Tens of thousands of young women and men at college can look forward to improved sporting opportunities thanks to £20 million of National Lottery investment from Sport England.
With £17 million of funding, colleges across the country are now recruiting the first 117 of 150 sports professionals who will act as College Sports Makers over the next five years, helping students get involved in sport.
Further education (college) students play the least sport of young people aged 16 and over who are in education. The Active Peopls Survey shows that around 65% of school pupils aged 16 and over do sport at least once a week, compared to 53% of higher education students and 50% of college students.
“Following the success and enthusiasm generated by the summer, I am determined to keep up the momentum of the Olympic and Paralympic Games and get more people playing sport,” said Maria Miller, Secretary of State for Culture, Media and Sport.
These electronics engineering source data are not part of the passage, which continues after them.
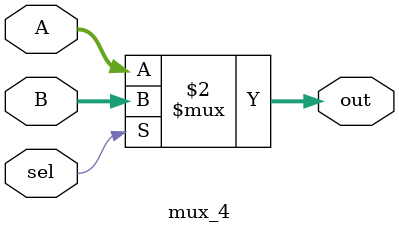
<source format=v>
`timescale 1ns / 1ps
module mux_4(A, B, sel, out); // a 2 to 1 4-bit multiplexer
	input [3:0] A, B;
	input sel;
	output reg [3:0] out;
	
	always @ (A or B or sel)
	begin
	out = (sel) ?B : A;
	end
endmodule
</source>
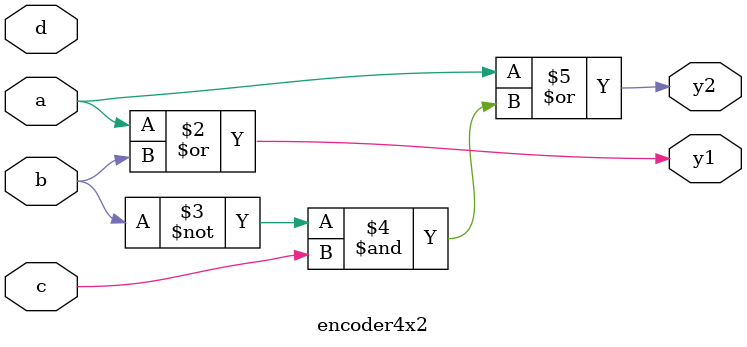
<source format=v>
module encoder4x2(a,b,c,d,y1,y2);
  input a,b,c,d;
  output reg y1,y2;
  always @(*) begin
    y1= a|b;
    y2=a|(~(b)&c);
  end
endmodule

</source>
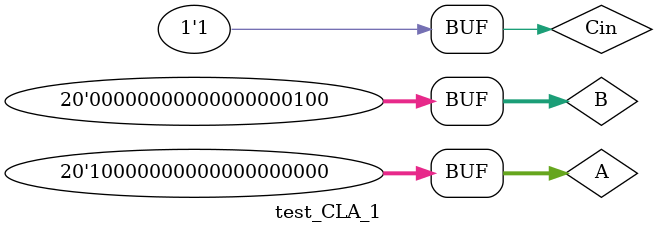
<source format=v>
`timescale 1ns / 1ps


module test_CLA_1;

	// Inputs
	reg [19:0] A;
	reg [19:0] B;
	reg Cin;

	// Outputs
	wire [19:0] S;
	wire Cout;
	wire Cout2;
	wire Carry;
	wire OVF;

	// Instantiate the Unit Under Test (UUT)
	CLA_20 uut (
		.A(A), 
		.B(B), 
		.Cin(Cin), 
		.S(S), 
		.Cout(Cout), 
		.Cout2(Cout2), 
		.Carry(Carry), 
		.OVF(OVF)
	);

	initial begin
		// Initialize Inputs
	   //Addition with no oveflow (524287)+ (-524288) = should give -1
		A = (524287);
		B = (-524288);
		Cin = (0);
		#10;
		//subtraction with no overflow (524287) - 1 should give 524286
		A = (524287);
		B = (1);
		Cin = (1);
		#10;
		//Addition with overflow (-524287) + (-524288) should give overflow
		A = (-524287);
		B = (-524288);
		Cin = (0);
		#10;
		//Subtraction with Overflow (-524288) - (4) should give overflow
		A = (-524288);
		B = (4);
		Cin = (1);
		#10;

	end
      
endmodule



</source>
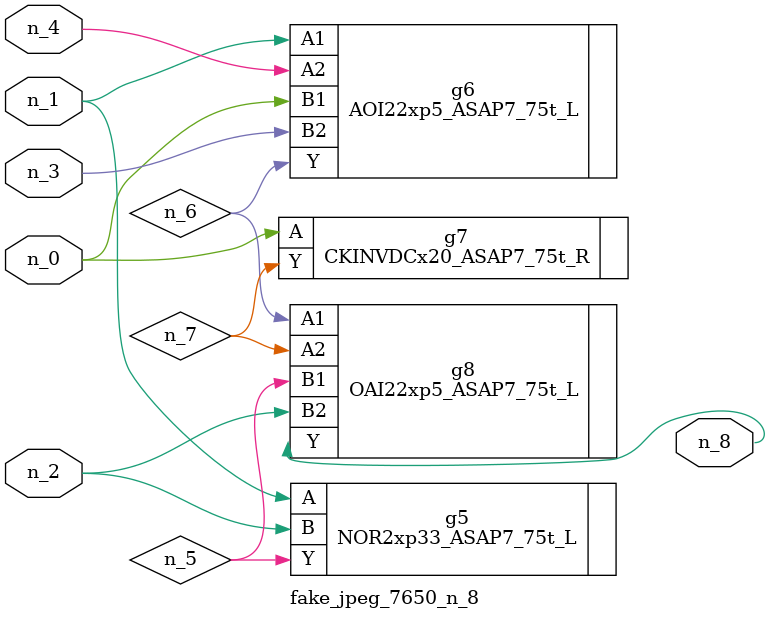
<source format=v>
module fake_jpeg_7650_n_8 (n_3, n_2, n_1, n_0, n_4, n_8);

input n_3;
input n_2;
input n_1;
input n_0;
input n_4;

output n_8;

wire n_6;
wire n_5;
wire n_7;

NOR2xp33_ASAP7_75t_L g5 ( 
.A(n_1),
.B(n_2),
.Y(n_5)
);

AOI22xp5_ASAP7_75t_L g6 ( 
.A1(n_1),
.A2(n_4),
.B1(n_0),
.B2(n_3),
.Y(n_6)
);

CKINVDCx20_ASAP7_75t_R g7 ( 
.A(n_0),
.Y(n_7)
);

OAI22xp5_ASAP7_75t_L g8 ( 
.A1(n_6),
.A2(n_7),
.B1(n_5),
.B2(n_2),
.Y(n_8)
);


endmodule
</source>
“Raising participation levels among young people is absolutely crucial. This £20 million investment from the National Lottery will help do exactly that, getting more students in colleges up and down the country involved in sport. It will also create 150 new jobs, and these ‘College Sport Makers’ will make a real difference in helping young people develop a sporting habit for life,” she added.
Participation is lower among young women than men at college so the new workers will have a specific remit to ensure the sporting opportunities are attractive to young women and are marketed effectively to them.
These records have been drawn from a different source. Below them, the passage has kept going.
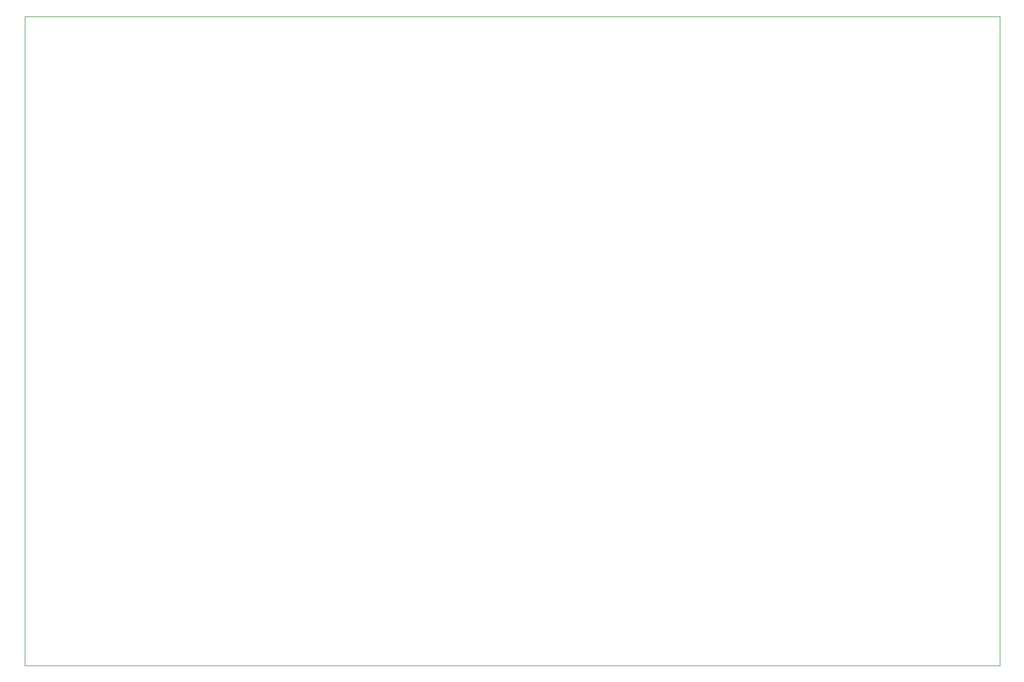
<source format=gbr>
G04 #@! TF.GenerationSoftware,KiCad,Pcbnew,7.0.9*
G04 #@! TF.CreationDate,2024-02-27T14:15:26+02:00*
G04 #@! TF.ProjectId,volthub7,766f6c74-6875-4623-972e-6b696361645f,rev?*
G04 #@! TF.SameCoordinates,Original*
G04 #@! TF.FileFunction,Profile,NP*
%FSLAX46Y46*%
G04 Gerber Fmt 4.6, Leading zero omitted, Abs format (unit mm)*
G04 Created by KiCad (PCBNEW 7.0.9) date 2024-02-27 14:15:26*
%MOMM*%
%LPD*%
G01*
G04 APERTURE LIST*
G04 #@! TA.AperFunction,Profile*
%ADD10C,0.100000*%
G04 #@! TD*
G04 APERTURE END LIST*
D10*
X23112262Y-120700000D02*
X23112262Y-20700000D01*
X23112262Y-20700000D02*
X173112262Y-20700000D01*
X173112262Y-20700000D02*
X173112262Y-120700000D01*
X173112262Y-120700000D02*
X23112262Y-120700000D01*
M02*

</source>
“Too many teenagers drop out of sport when they leave school, as it gets squeezed by competing demands like studying, work and relationships,” said Richard Lewis, Chair of Sport England. We want College Sport Makers to remind young people how much fun sport is and to help them build it into their schedules so they develop a sporting habit for life.”
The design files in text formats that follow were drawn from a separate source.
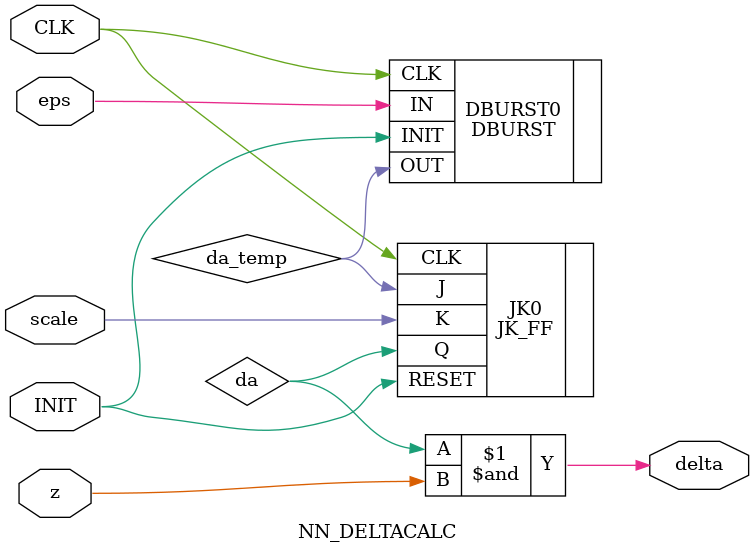
<source format=v>


module NN_DELTACALC(eps,z,scale,delta,INIT,CLK);

parameter MEMSIZE = 6;

input INIT,CLK;
input eps,z,scale;
output delta;

wire da,da_temp; // da/dz

DBURST DBURST0(.IN(eps),.OUT(da_temp),.CLK(CLK),.INIT(INIT));
defparam DBURST0.MEMSIZE = MEMSIZE;

JK_FF JK0(.J(da_temp), .K(scale), .CLK(CLK), .Q(da), .RESET(INIT));

and a0(delta,da,z);

endmodule
</source>
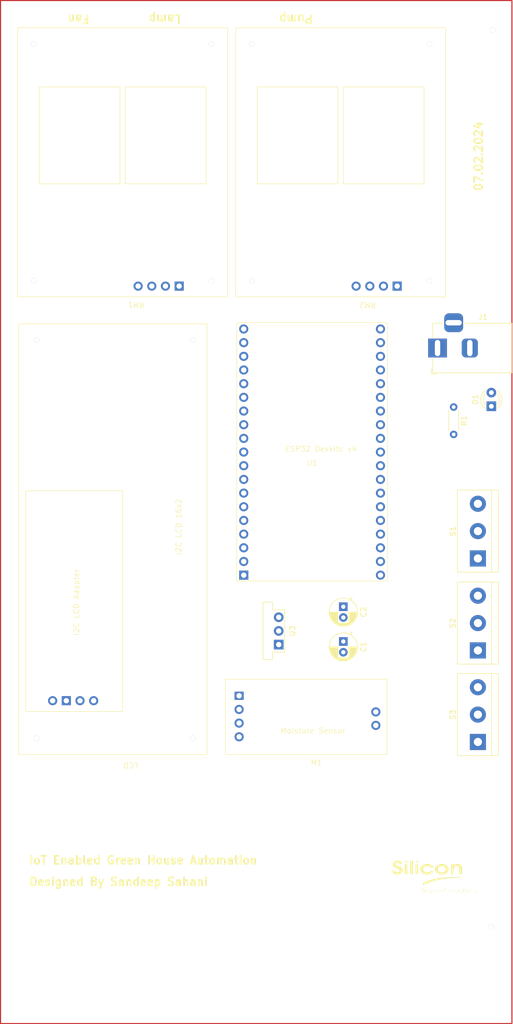
<source format=kicad_pcb>
(kicad_pcb
	(version 20240108)
	(generator "pcbnew")
	(generator_version "8.0")
	(general
		(thickness 1.6)
		(legacy_teardrops no)
	)
	(paper "A4" portrait)
	(layers
		(0 "F.Cu" signal)
		(31 "B.Cu" signal)
		(32 "B.Adhes" user "B.Adhesive")
		(33 "F.Adhes" user "F.Adhesive")
		(34 "B.Paste" user)
		(35 "F.Paste" user)
		(36 "B.SilkS" user "B.Silkscreen")
		(37 "F.SilkS" user "F.Silkscreen")
		(38 "B.Mask" user)
		(39 "F.Mask" user)
		(40 "Dwgs.User" user "User.Drawings")
		(41 "Cmts.User" user "User.Comments")
		(42 "Eco1.User" user "User.Eco1")
		(43 "Eco2.User" user "User.Eco2")
		(44 "Edge.Cuts" user)
		(45 "Margin" user)
		(46 "B.CrtYd" user "B.Courtyard")
		(47 "F.CrtYd" user "F.Courtyard")
		(48 "B.Fab" user)
		(49 "F.Fab" user)
		(50 "User.1" user)
		(51 "User.2" user)
		(52 "User.3" user)
		(53 "User.4" user)
		(54 "User.5" user)
		(55 "User.6" user)
		(56 "User.7" user)
		(57 "User.8" user)
		(58 "User.9" user)
	)
	(setup
		(pad_to_mask_clearance 0)
		(allow_soldermask_bridges_in_footprints no)
		(pcbplotparams
			(layerselection 0x7ffffff_ffffffff)
			(plot_on_all_layers_selection 0x7ffffff_80000001)
			(disableapertmacros no)
			(usegerberextensions no)
			(usegerberattributes yes)
			(usegerberadvancedattributes yes)
			(creategerberjobfile yes)
			(dashed_line_dash_ratio 12.000000)
			(dashed_line_gap_ratio 3.000000)
			(svgprecision 4)
			(plotframeref yes)
			(viasonmask no)
			(mode 1)
			(useauxorigin no)
			(hpglpennumber 1)
			(hpglpenspeed 20)
			(hpglpendiameter 15.000000)
			(pdf_front_fp_property_popups yes)
			(pdf_back_fp_property_popups yes)
			(dxfpolygonmode yes)
			(dxfimperialunits yes)
			(dxfusepcbnewfont yes)
			(psnegative no)
			(psa4output no)
			(plotreference yes)
			(plotvalue yes)
			(plotfptext yes)
			(plotinvisibletext yes)
			(sketchpadsonfab yes)
			(subtractmaskfromsilk no)
			(outputformat 4)
			(mirror no)
			(drillshape 0)
			(scaleselection 1)
			(outputdirectory "../../Downloads/")
		)
	)
	(net 0 "")
	(net 1 "Net-(LCD1-GND)")
	(net 2 "Net-(U3-IN)")
	(net 3 "Net-(D1-A)")
	(net 4 "Net-(D1-K)")
	(net 5 "Net-(LCD1-SDA)")
	(net 6 "Net-(LCD1-SCL)")
	(net 7 "Net-(M1-AO)")
	(net 8 "Net-(M1-E1)")
	(net 9 "unconnected-(M1-DO-Pad3)")
	(net 10 "Net-(M1-E2)")
	(net 11 "Net-(RM1-IN1)")
	(net 12 "Net-(RM1-IN2)")
	(net 13 "unconnected-(RM2-IN2-Pad3)")
	(net 14 "Net-(RM2-IN1)")
	(net 15 "Net-(S1-Pin_2)")
	(net 16 "Net-(S2-Pin_2)")
	(net 17 "unconnected-(U1-GPIO33-Pad8)")
	(net 18 "unconnected-(U1-D3-Pad17)")
	(net 19 "unconnected-(U1-TX-Pad35)")
	(net 20 "unconnected-(U1-GPIO34-Pad5)")
	(net 21 "unconnected-(U1-GPIO0-Pad25)")
	(net 22 "unconnected-(U1-GPIO32-Pad7)")
	(net 23 "unconnected-(U1-3V3-Pad1)")
	(net 24 "unconnected-(U1-EN-Pad2)")
	(net 25 "unconnected-(U1-GPIO4-Pad26)")
	(net 26 "unconnected-(U1-GPIO16-Pad27)")
	(net 27 "unconnected-(U1-GPIO2-Pad24)")
	(net 28 "unconnected-(U1-CMD-Pad18)")
	(net 29 "unconnected-(U1-D2-Pad16)")
	(net 30 "unconnected-(U1-D0-Pad21)")
	(net 31 "unconnected-(U1-GND-Pad38)")
	(net 32 "unconnected-(U1-D1-Pad22)")
	(net 33 "unconnected-(U1-GPIO18-Pad30)")
	(net 34 "unconnected-(U1-GPIO23-Pad37)")
	(net 35 "unconnected-(U1-GPIO13-Pad15)")
	(net 36 "unconnected-(U1-CLK-Pad20)")
	(net 37 "unconnected-(U1-RX-Pad34)")
	(net 38 "unconnected-(U1-GPIO17-Pad28)")
	(net 39 "unconnected-(U1-GPIO35-Pad6)")
	(net 40 "unconnected-(U1-GPIO5-Pad29)")
	(net 41 "unconnected-(U1-GPIO12-Pad13)")
	(net 42 "unconnected-(U1-GPIO19-Pad31)")
	(net 43 "unconnected-(U1-GND-Pad14)")
	(net 44 "unconnected-(U1-GPIO15-Pad23)")
	(footprint "Relay Module:2_Channel_Realy_Module" (layer "F.Cu") (at 111.5 105 90))
	(footprint "TerminalBlock:TerminalBlock_bornier-3_P5.08mm" (layer "F.Cu") (at 143.5 177.66 90))
	(footprint "Relay Module:2_Channel_Realy_Module" (layer "F.Cu") (at 71 105 90))
	(footprint "Capacitor_THT:CP_Radial_D5.0mm_P2.00mm" (layer "F.Cu") (at 118.5 159 -90))
	(footprint "TerminalBlock:TerminalBlock_bornier-3_P5.08mm" (layer "F.Cu") (at 143.5 160.66 90))
	(footprint "Converter_DCDC:Converter_DCDC_Murata_OKI-78SR_Vertical" (layer "F.Cu") (at 106.5 159.58 90))
	(footprint "LED_THT:LED_D3.0mm" (layer "F.Cu") (at 146 115.3175 90))
	(footprint "Relay Module:12C_LCD_16X2" (layer "F.Cu") (at 78.5 180 90))
	(footprint "Relay Module:ESP32 Devkitc v4" (layer "F.Cu") (at 112.7 126.36))
	(footprint "Resistor_THT:R_Axial_DIN0204_L3.6mm_D1.6mm_P5.08mm_Horizontal" (layer "F.Cu") (at 139 115.46 -90))
	(footprint "Connector_BarrelJack:BarrelJack_Horizontal" (layer "F.Cu") (at 136 104.5 180))
	(footprint "TerminalBlock:TerminalBlock_bornier-3_P5.08mm" (layer "F.Cu") (at 143.5 143.58 90))
	(footprint "MountingHole:MountingHole_2.5mm_Pad" (layer "F.Cu") (at 146.2 45.4))
	(footprint "Relay Module:Moisture Sensor" (layer "F.Cu") (at 96.6 171.08))
	(footprint "MountingHole:MountingHole_2.5mm_Pad" (layer "F.Cu") (at 146 212))
	(footprint "Silicon Logo:Silicon Logo" (layer "F.Cu") (at 136 203))
	(footprint "Capacitor_THT:CP_Radial_D5.0mm_P2.00mm" (layer "F.Cu") (at 118.5 152.544888 -90))
	(gr_rect
		(start 54.82 39.96)
		(end 149.82 229.96)
		(stroke
			(width 0.2)
			(type default)
		)
		(fill none)
		(layer "F.Cu")
		(net 8)
		(uuid "690744a9-2d1e-475e-840a-abb3a06219a9")
	)
	(gr_text "Lamp"
		(at 88.5 42.5 180)
		(layer "F.SilkS")
		(uuid "1cf5bd98-fa56-42eb-8e1a-e795062ce28f")
		(effects
			(font
				(size 1.5 1.5)
				(thickness 0.3)
				(bold yes)
			)
			(justify left bottom)
		)
	)
	(gr_text "07.02.2024"
		(at 144.5 75.5 90)
		(layer "F.SilkS")
		(uuid "1dc95ba3-9342-4f2b-87bf-9a648290576c")
		(effects
			(font
				(size 1.5 1.5)
				(thickness 0.3)
				(bold yes)
			)
			(justify left bottom)
		)
	)
	(gr_text "Fan"
		(at 71.5 42.5 180)
		(layer "F.SilkS")
		(uuid "3a7d921d-9995-48ae-b87c-3ebbbaa54daa")
		(effects
			(font
				(size 1.5 1.5)
				(thickness 0.3)
				(bold yes)
			)
			(justify left bottom)
		)
	)
	(gr_text "Designed By Sandeep Sahani"
		(at 60 204.5 0)
		(layer "F.SilkS")
		(uuid "4b24aebd-ffe7-4c1d-af23-3e96e8a0c265")
		(effects
			(font
				(size 1.5 1.5)
				(thickness 0.3)
				(bold yes)
			)
			(justify left bottom)
		)
	)
	(gr_text "Pump"
		(at 113 42.5 180)
		(layer "F.SilkS")
		(uuid "9d6ace94-accf-4e22-9c80-e0893d631145")
		(effects
			(font
				(size 1.5 1.5)
				(thickness 0.3)
				(bold yes)
			)
			(justify left bottom)
		)
	)
	(gr_text "IoT Enabled Green House Automation"
		(at 60 200.5 0)
		(layer "F.SilkS")
		(uuid "ef89a889-a463-4924-8997-736db099e290")
		(effects
			(font
				(size 1.5 1.5)
				(thickness 0.3)
				(bold yes)
			)
			(justify left bottom)
		)
	)
)
</source>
Part of Sport England’s five-year £1 billion Youth and Community Strategy, College Sport Makers will help individual sports to market their opportunities to students as well as linking colleges with community sports clubs, running leagues and sports groups and offering coaching for certain sports. Every College Sport Maker will be expected to help hundreds of students to make sport a bigger part of their lives.
One of the roles will be at Exeter College, whose Head of Faculty for Sport, Leisure & Tourism, Peter Chapman, said: “This is fantastic news for the students of Exeter College. The investment will enable us to make a huge difference in what we are able to provide for all of our learners, a much wider and increased choice of sports positively contributing to the aim of increasing the levels of physical activity within our college population.”
Colleges can also bid for a share of £3 million of additional funding to improve the sport they’re able to offer. Grants of between £30,000 and £150,000 will be offered to help colleges to run new sport projects. This money could pay for equipment to introduce new sports at a college, the cost of running new leagues, facility hire for students from colleges that don’t have facilities or transport to get students to sessions.